Máquinas de escribir

Miguel-Anxo Murado
Miguel-Anxo Murado VUELTA DE HOJA

OPINIÓN

ED

26 dic 2021 . Actualizado a las 11:43 h.

A raíz de algo que comentábamos en esta página la semana pasada sobre teclados de ordenador estropeados, mi amigo Nathan, un escritor y periodista sueco, me escribió para contarme que él había recibido en una ocasión una carta mecanografiada del novelista Hans Granlid a la que faltaban todas las letras L, que venían añadidas a lápiz. Y me pareció que ese detalle de la letra perdida debe contener alguna clave que explicaría algo de la obra de aquel autor, porque entonces entre los escritores y sus máquinas existía una relación estrecha y cómplice.

La máquina de escribir… No la echo de menos, pero le rindo homenaje. Parecía un pariente pobre del piano, pero sonaba como una ametralladora. Quizá fuese porque las primeras las comercializó el fabricante de armas Remington, cuando el fin de la Guerra de Secesión Americana le obligó a ampliar su gama de productos.
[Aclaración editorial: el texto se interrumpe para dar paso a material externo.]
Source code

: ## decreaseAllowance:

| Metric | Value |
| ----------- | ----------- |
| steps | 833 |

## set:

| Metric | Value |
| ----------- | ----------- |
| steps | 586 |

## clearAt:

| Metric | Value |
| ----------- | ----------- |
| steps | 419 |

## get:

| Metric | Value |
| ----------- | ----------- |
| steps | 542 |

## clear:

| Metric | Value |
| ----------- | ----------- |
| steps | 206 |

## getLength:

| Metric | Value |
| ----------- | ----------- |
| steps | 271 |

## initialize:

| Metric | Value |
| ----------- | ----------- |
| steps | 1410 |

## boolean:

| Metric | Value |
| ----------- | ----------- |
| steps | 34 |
Había que pulsar con fuerza en las teclas, especialmente si se utilizaba papel carbón para hacer copias. Era como escribir a gritos. De hecho, a los que aprendimos mecanografía con aquellos armatostes todavía se nos nota en la manera furiosa en que aporreamos los suaves teclados de los ordenadores. Lo que uno tecleaba entonces, más que quedar escrito, quedaba grabado con la solemnidad de un bajorrelieve asirio. Era un braille que imagino que hasta podía leerse en la oscuridad con las yemas de los dedos y que revelaba aspectos sutiles de la relación del escritor con el texto: las frases pulsadas con poca convicción aparecían en un color más tenue, las rotundas, más marcadas y oscuras (el punto y final de una novela, generalmente, atravesaba el papel). Y las correcciones con típex o bolígrafo hacían que a veces las páginas pareciesen la cara de un boxeador cubierto de puntos de sutura y tiritas, el resultado de ese combate que es escribir un texto de creación.

De ahí esa relación familiar que se forjaba con la máquina de escribir. Terminaba por ser un registro de las frustraciones y los arrebatos del autor. Ahora que lo pienso, y si no se ha hecho ya, alguien debería escribir una tesis sobre la influencia en la literatura de los distintos modelos de máquina de escribir. Si uno se fija en las numerosas fotografías en las que los escritores posan con sus máquinas, sacará la conclusión, por ejemplo, de que la cultura italiana de la segunda mitad del siglo XX debe ser un producto de la Olivetti Lettera 22 (la usaban Italo Calvino, Pasolini, Montanelli, Sciascia, Visconti…). Que Jack London y Hemingway utilizasen en algún momento el mismo modelo (Corona 3) me encaja perfectamente, lo mismo que Arthur C. Clarke y Stanislaw Lem (Remington Noiseless). Pero me gustaría saber qué misteriosa conexión hacía que Pessoa y Simenon compartiesen la Royal 10, o Ho Chi Minh y Tennessee Williams la Hermes Baby, o Pio XII y Oriana Fallaci, la Olivetti Studio 42.

En fin. Precisamente, hace unos días, en una librería de segunda mano, vi que vendían una vieja máquina de escribir y fue ahí cuando me acordé de lo que me escribió Nathan. En su correo me contaba que lo que le había conmovido de aquella carta mecanografiada con la L añadida a lápiz era que un escritor tan importante tuviese una máquina de escribir tan precaria: «Fue como si le hubiese visto pidiendo limosna en la calle». Hans Granlid, que, según Nathan, está entre los cinco mejores novelistas suecos del siglo XX, murió poco después sin el reconocimiento que merecía. Y yo pulsé la tecla L de aquella máquina de escribir antigua de la librería de viejo, por ver si resultaba que estaba estropeada. Porque nunca se sabe.